Nov 5th was Bank Transfer day, the day people are called on by the Occupy movement to transfer their bank accounts to a credit union. Credit unions didn’t go down in the Global Financial Crisis of 2008 and have excellent facilities for changing automatic payments. They have ATM machines round the country. A good choice if you don’t mind going without a credit card. They are financial co-operatives where the customers own the bank so you can go to their AGM and stand for their board. They don’t deal in derivatives.

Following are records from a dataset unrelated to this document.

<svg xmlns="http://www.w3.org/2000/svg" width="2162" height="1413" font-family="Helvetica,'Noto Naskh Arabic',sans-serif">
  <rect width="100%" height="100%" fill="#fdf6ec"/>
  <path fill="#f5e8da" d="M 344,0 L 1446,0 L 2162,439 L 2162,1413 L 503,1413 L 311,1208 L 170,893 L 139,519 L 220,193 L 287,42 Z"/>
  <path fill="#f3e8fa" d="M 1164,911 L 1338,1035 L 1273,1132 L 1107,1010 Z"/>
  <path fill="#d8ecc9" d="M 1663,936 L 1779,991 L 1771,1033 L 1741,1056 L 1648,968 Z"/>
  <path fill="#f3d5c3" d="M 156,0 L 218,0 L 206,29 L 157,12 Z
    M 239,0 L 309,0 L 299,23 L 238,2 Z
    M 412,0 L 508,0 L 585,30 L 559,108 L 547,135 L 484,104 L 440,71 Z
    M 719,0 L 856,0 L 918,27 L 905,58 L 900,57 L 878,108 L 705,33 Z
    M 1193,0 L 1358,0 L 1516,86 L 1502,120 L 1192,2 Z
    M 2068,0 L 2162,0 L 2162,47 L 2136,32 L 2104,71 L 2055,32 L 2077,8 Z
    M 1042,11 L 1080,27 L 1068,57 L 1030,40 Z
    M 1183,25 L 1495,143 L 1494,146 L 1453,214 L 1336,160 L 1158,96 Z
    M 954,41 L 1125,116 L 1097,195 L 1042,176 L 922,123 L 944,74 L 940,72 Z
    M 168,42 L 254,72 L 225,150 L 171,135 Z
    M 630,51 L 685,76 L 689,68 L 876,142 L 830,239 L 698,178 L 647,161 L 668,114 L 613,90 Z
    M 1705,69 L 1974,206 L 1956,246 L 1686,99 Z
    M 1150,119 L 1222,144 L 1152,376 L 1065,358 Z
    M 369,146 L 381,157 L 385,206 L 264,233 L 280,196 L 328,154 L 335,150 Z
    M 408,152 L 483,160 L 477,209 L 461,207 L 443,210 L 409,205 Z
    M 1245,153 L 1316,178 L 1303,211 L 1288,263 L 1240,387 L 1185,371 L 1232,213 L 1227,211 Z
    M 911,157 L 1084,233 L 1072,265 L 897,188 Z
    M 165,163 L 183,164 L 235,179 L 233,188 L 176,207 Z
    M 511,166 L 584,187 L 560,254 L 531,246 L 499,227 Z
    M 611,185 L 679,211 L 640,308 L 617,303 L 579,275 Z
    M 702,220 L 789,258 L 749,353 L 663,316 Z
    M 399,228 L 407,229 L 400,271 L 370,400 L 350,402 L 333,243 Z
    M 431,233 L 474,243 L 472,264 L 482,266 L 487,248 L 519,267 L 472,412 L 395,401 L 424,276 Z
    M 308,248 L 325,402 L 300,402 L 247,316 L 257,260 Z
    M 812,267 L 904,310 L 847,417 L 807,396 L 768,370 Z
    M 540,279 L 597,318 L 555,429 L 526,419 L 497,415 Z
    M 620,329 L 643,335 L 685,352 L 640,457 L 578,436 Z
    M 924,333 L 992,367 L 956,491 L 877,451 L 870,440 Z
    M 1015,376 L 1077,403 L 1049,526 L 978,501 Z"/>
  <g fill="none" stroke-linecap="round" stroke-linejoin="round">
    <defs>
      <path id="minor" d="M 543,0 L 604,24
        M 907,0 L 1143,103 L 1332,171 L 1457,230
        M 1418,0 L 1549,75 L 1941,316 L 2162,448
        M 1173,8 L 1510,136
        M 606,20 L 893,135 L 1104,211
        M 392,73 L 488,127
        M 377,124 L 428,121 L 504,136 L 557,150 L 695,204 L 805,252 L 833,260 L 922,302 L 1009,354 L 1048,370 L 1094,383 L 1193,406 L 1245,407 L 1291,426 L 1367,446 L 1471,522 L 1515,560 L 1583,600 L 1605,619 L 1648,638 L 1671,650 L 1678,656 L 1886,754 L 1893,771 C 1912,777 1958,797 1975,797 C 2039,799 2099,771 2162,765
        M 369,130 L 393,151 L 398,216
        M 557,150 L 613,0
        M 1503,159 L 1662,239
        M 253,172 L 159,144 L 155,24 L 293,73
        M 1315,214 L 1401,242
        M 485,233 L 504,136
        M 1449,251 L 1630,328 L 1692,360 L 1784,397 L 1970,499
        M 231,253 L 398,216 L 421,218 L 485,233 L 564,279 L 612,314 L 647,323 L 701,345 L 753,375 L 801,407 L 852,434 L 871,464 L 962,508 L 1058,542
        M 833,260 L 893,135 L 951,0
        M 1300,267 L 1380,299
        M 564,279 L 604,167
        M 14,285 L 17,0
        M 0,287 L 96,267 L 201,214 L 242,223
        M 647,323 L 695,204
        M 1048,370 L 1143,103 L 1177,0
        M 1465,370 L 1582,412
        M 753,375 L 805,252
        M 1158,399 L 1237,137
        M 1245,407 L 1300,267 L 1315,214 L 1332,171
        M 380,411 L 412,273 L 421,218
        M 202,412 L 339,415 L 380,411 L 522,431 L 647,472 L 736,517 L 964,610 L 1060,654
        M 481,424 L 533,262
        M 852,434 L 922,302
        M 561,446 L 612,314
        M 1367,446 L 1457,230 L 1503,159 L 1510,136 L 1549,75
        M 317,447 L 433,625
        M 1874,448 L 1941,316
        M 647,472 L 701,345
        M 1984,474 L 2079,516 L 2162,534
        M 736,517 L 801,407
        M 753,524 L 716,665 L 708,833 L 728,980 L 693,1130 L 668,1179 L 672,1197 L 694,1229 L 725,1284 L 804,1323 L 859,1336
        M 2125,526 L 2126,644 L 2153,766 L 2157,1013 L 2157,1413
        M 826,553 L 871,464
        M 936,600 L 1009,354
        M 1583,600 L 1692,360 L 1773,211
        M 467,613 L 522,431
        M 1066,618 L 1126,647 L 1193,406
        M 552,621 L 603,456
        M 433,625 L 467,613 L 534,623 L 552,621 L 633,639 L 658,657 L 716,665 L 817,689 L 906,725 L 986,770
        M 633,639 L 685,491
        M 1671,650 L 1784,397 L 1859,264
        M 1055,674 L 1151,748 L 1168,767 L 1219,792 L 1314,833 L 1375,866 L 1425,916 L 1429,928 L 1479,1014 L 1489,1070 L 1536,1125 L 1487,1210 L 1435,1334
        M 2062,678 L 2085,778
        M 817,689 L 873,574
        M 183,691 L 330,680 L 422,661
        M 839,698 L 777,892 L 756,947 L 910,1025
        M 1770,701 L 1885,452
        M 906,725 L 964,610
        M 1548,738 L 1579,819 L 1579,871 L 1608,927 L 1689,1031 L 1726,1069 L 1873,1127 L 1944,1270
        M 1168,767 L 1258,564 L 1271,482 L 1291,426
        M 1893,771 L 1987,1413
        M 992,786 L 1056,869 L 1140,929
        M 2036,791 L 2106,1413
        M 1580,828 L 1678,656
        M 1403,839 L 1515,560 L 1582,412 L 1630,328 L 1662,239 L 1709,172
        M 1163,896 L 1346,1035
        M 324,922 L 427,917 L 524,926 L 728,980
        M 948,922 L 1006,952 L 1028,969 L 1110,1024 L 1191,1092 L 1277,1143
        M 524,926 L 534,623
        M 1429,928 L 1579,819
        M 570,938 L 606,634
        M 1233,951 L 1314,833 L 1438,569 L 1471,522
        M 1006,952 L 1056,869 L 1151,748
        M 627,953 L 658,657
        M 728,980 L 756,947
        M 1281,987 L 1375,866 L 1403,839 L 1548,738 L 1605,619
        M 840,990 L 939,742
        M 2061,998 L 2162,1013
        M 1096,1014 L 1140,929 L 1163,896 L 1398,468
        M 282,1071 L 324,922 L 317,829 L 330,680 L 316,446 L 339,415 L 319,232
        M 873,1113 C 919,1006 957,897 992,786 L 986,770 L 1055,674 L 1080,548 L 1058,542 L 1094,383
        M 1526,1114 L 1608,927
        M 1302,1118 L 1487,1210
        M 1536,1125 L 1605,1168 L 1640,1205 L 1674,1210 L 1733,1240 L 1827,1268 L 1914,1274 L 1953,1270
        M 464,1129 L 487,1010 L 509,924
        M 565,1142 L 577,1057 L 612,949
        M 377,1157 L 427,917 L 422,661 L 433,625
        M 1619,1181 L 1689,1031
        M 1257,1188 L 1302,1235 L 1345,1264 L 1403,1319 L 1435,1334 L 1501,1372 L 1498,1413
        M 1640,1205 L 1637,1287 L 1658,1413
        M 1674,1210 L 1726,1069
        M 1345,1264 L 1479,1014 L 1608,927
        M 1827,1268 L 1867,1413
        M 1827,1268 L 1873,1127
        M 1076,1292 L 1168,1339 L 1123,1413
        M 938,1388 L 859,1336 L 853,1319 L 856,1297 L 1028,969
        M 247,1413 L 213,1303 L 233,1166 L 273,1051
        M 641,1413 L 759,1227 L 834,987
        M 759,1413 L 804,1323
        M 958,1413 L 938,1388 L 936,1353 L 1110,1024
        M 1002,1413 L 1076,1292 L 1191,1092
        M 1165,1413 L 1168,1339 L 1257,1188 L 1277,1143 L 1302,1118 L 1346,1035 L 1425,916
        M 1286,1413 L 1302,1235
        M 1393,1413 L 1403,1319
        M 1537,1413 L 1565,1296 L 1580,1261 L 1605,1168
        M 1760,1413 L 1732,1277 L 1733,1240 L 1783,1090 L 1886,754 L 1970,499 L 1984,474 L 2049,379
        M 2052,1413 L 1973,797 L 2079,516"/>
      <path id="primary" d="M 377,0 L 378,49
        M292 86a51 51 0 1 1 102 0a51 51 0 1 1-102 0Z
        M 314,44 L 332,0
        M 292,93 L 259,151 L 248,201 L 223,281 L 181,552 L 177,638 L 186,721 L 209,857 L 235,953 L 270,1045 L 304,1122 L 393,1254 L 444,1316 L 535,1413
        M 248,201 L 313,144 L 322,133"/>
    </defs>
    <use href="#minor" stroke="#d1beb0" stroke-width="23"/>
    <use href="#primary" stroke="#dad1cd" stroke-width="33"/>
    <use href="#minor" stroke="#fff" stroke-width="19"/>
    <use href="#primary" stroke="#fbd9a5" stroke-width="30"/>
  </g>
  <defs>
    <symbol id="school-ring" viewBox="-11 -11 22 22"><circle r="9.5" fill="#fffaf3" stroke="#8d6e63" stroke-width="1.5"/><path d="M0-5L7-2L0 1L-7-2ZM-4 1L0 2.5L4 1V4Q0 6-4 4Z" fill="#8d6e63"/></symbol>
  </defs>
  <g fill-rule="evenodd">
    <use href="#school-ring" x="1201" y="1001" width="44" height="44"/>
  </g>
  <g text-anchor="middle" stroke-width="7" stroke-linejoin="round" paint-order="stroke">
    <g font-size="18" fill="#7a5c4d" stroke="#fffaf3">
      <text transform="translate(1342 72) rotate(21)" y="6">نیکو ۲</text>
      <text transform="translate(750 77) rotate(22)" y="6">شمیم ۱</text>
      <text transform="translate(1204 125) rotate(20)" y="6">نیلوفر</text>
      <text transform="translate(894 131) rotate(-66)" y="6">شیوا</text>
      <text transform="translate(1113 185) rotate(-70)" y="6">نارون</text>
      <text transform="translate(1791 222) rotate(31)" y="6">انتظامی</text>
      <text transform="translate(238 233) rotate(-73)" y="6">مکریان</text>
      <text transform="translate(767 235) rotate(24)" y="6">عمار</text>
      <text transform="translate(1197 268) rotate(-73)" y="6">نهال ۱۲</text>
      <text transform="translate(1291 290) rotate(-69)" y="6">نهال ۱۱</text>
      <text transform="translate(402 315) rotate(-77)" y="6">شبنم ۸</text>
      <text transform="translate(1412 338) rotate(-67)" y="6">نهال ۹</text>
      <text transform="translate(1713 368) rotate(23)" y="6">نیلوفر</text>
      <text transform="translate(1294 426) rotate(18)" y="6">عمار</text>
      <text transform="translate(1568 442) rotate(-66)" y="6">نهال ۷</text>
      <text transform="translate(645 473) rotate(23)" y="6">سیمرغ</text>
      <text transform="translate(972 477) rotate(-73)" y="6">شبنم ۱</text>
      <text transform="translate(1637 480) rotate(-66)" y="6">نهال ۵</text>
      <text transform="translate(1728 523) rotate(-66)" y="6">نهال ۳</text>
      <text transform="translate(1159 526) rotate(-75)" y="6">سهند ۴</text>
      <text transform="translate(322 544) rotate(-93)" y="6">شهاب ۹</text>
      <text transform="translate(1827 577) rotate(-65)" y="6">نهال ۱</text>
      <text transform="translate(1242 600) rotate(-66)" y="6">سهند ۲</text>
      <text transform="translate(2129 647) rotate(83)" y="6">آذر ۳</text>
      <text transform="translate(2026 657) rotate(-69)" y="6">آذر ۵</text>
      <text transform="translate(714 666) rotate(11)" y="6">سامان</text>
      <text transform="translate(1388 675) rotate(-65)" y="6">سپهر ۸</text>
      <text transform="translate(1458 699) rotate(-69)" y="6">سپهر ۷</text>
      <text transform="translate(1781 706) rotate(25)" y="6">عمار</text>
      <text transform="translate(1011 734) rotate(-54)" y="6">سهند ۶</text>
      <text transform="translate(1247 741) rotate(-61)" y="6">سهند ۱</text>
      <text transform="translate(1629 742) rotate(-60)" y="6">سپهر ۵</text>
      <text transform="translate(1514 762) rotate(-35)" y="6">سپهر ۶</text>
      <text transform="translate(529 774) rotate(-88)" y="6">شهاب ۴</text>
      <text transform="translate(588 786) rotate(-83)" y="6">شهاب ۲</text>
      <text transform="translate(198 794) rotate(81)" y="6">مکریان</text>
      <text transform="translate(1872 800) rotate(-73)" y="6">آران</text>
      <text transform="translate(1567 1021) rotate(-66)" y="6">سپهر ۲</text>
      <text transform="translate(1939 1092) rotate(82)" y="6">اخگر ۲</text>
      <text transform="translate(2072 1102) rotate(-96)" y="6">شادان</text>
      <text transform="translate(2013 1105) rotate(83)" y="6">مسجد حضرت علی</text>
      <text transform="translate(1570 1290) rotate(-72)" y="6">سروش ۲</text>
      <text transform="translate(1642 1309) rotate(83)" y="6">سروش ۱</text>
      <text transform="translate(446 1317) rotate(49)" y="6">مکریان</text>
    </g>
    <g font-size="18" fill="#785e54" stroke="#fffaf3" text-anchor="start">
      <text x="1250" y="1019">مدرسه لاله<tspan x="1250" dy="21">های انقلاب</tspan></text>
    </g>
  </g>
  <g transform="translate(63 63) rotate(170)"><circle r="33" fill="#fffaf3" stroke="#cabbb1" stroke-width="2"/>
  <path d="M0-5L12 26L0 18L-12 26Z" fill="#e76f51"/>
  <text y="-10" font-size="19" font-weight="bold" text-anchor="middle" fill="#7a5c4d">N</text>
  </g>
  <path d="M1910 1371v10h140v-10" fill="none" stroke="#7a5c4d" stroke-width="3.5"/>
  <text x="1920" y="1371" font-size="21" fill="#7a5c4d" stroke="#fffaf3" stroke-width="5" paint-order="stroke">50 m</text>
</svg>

Very recently the PSIS has managed to acquire bank status with the Reserve Bank and is now rebranded as the Co-operative Bank. Up to now their cheque books had to have the Bank of New Zealand them, presumably because BNZ did their credit clearing overnight. So you can change your account to them, but remember to keep a close watch on how they change. Will they deal in derivatives? They have the right to. Will they deal in shares and bonds and their derivatives? Will they get into insurance or wealth management services? They shouldn’t. Banks should be prohibited by law from doing anything but banking (the Glass Steigel Act in USA) and we had a similar prohibition before Roger Douglas deregulated the banks in the 1980s. Yes old fashioned banks were doing what old fashioned banks did best – taking in deposits and lending them out.




ANZ records $1billion dollar profit from New Zealand

ANZ Auckland. None of the directors lives in New Zealand

Not a single director of ANZ is a New Zealander. Today it was announced that ANZ made  $1 billion profit and of course it was sent to Australia.

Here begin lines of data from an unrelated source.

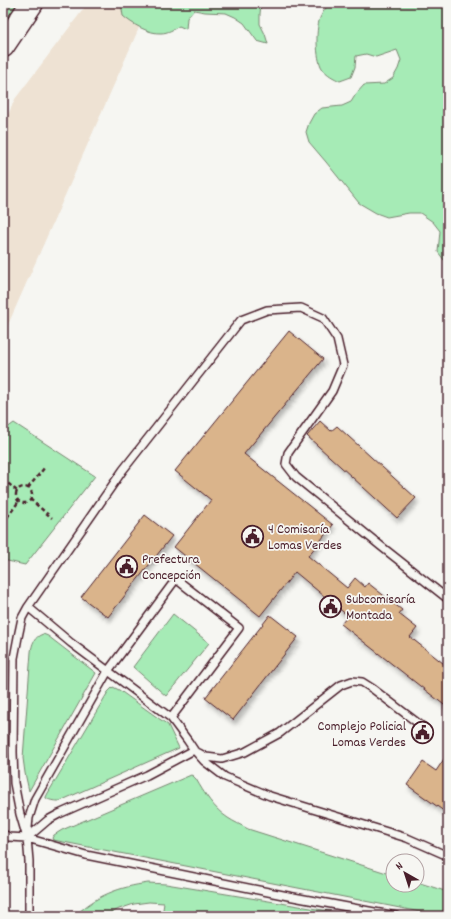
<svg xmlns="http://www.w3.org/2000/svg" width="451" height="919" font-family="Dekko,sans-serif">
<style>
.built{fill:#eee2d3}
.green{fill:#a6ebb6;stroke:#788570}
.building{fill:#dab48b;stroke:#4a1f2b;filter:url(#shadow)}
.lines{fill:none;stroke-linecap:round;stroke-linejoin:round}
.service-casing{stroke:#4a1f2b;stroke-width:10}
.trunk-casing{stroke:#4a1f2b;stroke-width:25}
.path{stroke:#4a1f2b;stroke-width:2.5;stroke-dasharray:4 3;stroke-linecap:butt}
.service{stroke:#f6f6f2;stroke-width:7}
.trunk{stroke:#f6f6f2;stroke-width:22}
.labels{text-anchor:middle;stroke-width:3.5;stroke-linejoin:round;paint-order:stroke}
.poi-label{font-size:14px;fill:#4a1f2b;stroke:#f6f6f2;text-anchor:start}
</style>
<defs>
<filter id="shadow"><feDropShadow dx="2.5" dy="4.5" stdDeviation="2" flood-color="#0004"/></filter>
</defs>
<rect width="100%" height="100%" fill="#f6f6f2"/>
<filter id="ink" filterUnits="userSpaceOnUse"><feTurbulence type="fractalNoise" baseFrequency=".025" numOctaves="2"/><feDisplacementMap in="SourceGraphic" scale="8" xChannelSelector="R" yChannelSelector="G"/><feConvolveMatrix kernelMatrix="1 2 1 2 8 2 1 2 1" color-interpolation-filters="sRGB"/></filter>
<g filter="url(#ink)">
<!-- built -->
<path class="built" d="M88 3H150L3 336V126L15 99Z"/>
<!-- green -->
<path class="green" d="M3 3H24L3 35Z
M121 3H261L260 14V24L265 34 268 44 257 41 244 23 235 17 226 13 205 12 194 10 187 18 186 29 179 26C174 29 168 33 161 33 149 34 132 24 123 16Z
M330 3H448V261L444 260 438 252 440 231 433 222 420 213H409L387 217 376 213 359 203 326 162 309 142 306 132 309 123 314 114 322 108 342 106 351 102 356 94 364 85 384 84 393 78 398 69 401 60 397 50 376 57 366 54 356 56 355 67 351 77 340 81C334 78 327 75 322 68 316 59 315 26 321 16 323 11 327 7 330 3Z
M14 423 95 476 25 565 3 560V431Z
M173 614 209 643 166 696 133 667Z
M43 634 48 636 96 673 29 791 25 773 23 758 31 652C32 644 34 637 43 634Z
M113 687 119 690 168 725 179 748 60 801C55 801 51 801 46 798V797L48 793 108 692Z
M191 775 193 776 196 779C204 793 214 809 228 818 234 822 241 825 248 829L393 875V885H417V882L448 892V916H441L53 840 52 838 54 835 62 830Z
M148 883 166 884 359 916H162L164 903 149 902 134 904 119 909 105 916H75C96 895 120 887 148 883Z"/>
<!-- building -->
<path class="building" d="M289 331 323 359 244 454 333 525 308 556 347 588 355 578 365 587 368 583 402 610 399 614 417 628 410 637 448 667V708L341 624 348 616 295 572 260 616 174 547 211 500 175 471Z
M320 421 331 431 337 426 416 498 397 518 307 436Z
M145 515 172 536 108 617 81 597Z
M270 615 298 637 233 720 205 698Z
M448 753V814L407 785 423 762 436 771Z"/>
<g class="lines">
<defs>
<path id="service" d="M28 607 71 643 171 718 188 741 194 750 204 761 225 777 270 796 407 838 448 856
M199 753 206 757 222 759 245 752 280 733 341 685 352 681 362 682 373 689 423 727
M3 834 9 837 27 838 86 855 288 896 396 916
M27 838 20 814 14 783 13 752 14 658 18 637 22 618 28 607 123 470 241 320 267 310 301 308 323 318 337 339 343 365 332 391 288 453 286 464 296 477 382 547 448 599
M27 838 48 820 59 814 147 775 194 750
M29 916V861L27 838 29 818 35 799 108 671 176 579 239 628 171 718"/>
<path id="trunk" d="M3 46 32 3"/>
</defs>
<!-- service casing -->
<use href="#service" class="service-casing"/>
<!-- trunk casing -->
<use href="#trunk" class="trunk-casing"/>
<!-- path -->
<path class="path" d="M3 479 17 491
M16 495a8 8 0 1 1 16 0a8 8 0 1 1-16 0Z
M28 488 45 467
M30 499 52 518
M3 523 19 501"/>
<!-- service -->
<use href="#service" class="service"/>
<!-- trunk -->
<use href="#trunk" class="trunk"/>
</g>
</g>
<!-- icons -->
<defs>
<symbol id="civic-ring" viewBox="-11 -11 22 22"><circle r="9.5" fill="#f6f6f2" stroke="#4a1f2b" stroke-width="1.5"/><path d="M-.6-6.5H3V-4.5H.6V-3L4-1V1h2V6H-6V1h2V-1L-.6-3ZM-1.2 2.5V6h2.4V2.5Z" fill="#4a1f2b"/></symbol>
</defs>
<g fill-rule="evenodd">
<use href="#civic-ring" x="240" y="524" width="25" height="25"/>
<use href="#civic-ring" x="114" y="554" width="25" height="25"/>
<use href="#civic-ring" x="318" y="594" width="25" height="25"/>
<use href="#civic-ring" x="410" y="720" width="25" height="25"/>
</g>
<g class="labels">
<!-- poi labels -->
<g class="poi-label">
<text x="268" y="533">4 Comisaría<tspan x="268" dy="16">Lomas Verdes</tspan></text>
<text x="142" y="563">Prefectura<tspan x="142" dy="16">Concepción</tspan></text>
<text x="346" y="603">Subcomisaría<tspan x="346" dy="16">Montada</tspan></text>
<text x="406" y="730" text-anchor="end">Complejo Policial<tspan x="406" dy="16">Lomas Verdes</tspan></text>
</g>
</g>
<!-- margin -->
<rect width="451" height="919" fill="none" stroke="#f6f6f2" stroke-width="16"/>
<rect x="8" y="8" width="435" height="903" fill="none" stroke="#4a1f2b" stroke-width="1.5" filter="url(#ink)"/>
<!-- north arrow -->
<g transform="translate(405 873) rotate(321)"><circle r="19" fill="#f6f6f2" stroke="#b1a0a2"/>
<path d="M0-3L7 15L0 10L-7 15Z" fill="#4a1f2b"/>
<text y="-6" font-size="11" font-weight="bold" text-anchor="middle" fill="#4a1f2b">N</text>
</g>
</svg>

So looking at their website we find their board comprises seven men and one woman. Two live in Sydney, four in Melbourne, one has homes in both Sydney and New York and one lives in Singapore. They have backgrounds in law, accountancy and one was an ex Reserve Bank of Australia Governor. No surprises there. And of course they are on the boards of other companies like CocaCola and one was an advisor to Goldmann Sachs.

Bernard Hickey was on Closeup TVNZ tonight explaining how their margins have widened. People are paying higher mortgages and investors are getting lower returns. But this isn’t all. A look at their website shows they are dealing in derivatives like spots, options and forwards. Then there are spot minors, forward majors etc. All sorts of “financial instruments”  that not even bankers understand themselves sometimes. This calls for a financial transaction tax.

And of course there is the small matter of fractional reserve banking and the fact that private banks create and control the money supply. No wonder their buildings are the biggest in each city. No wonder they make record profits when the country is in a recession.

Our policy is that “We would require corporations that choose to operate in more than one country to charter an independent local subsidiary in our country with majority ownership here.”

The TV item said that 95% of profits from our banks now go overseas. How can we maintain any national integrity when we are controlled by overseas owned banks? This issue must be a priority of any self respecting government.

Savings, Loans and Insurance entities

Savings, loans and insurance

Old style Savings Banks work very well

With the disappearance of the privilege of seignorage as a source of income, there will be diversion to investment in green business. The reinvention for the 21st century of safe regional savings and loans banks, savings pools, building societies, mutual insurance societies would be encouraged so that people could borrow money from others at a local level. Without the privilege of being able to create the nation’s money supply at a profit,  banks would then have 100% reserve, thus reverting to Savings and Loans Banks which lend out depositors’ money.

David Korten in his New Economy Working Group Report, How to Liberate American from Wall Street Rule, has  suggested that the system of community banks, mutual savings and loans and credit unions is one with proven capacity to perform the desired functions. It worked throughout the 1940s to the 1960s. It was well regulated and decentralised banking system and provides a model to restore financial and economic integrity.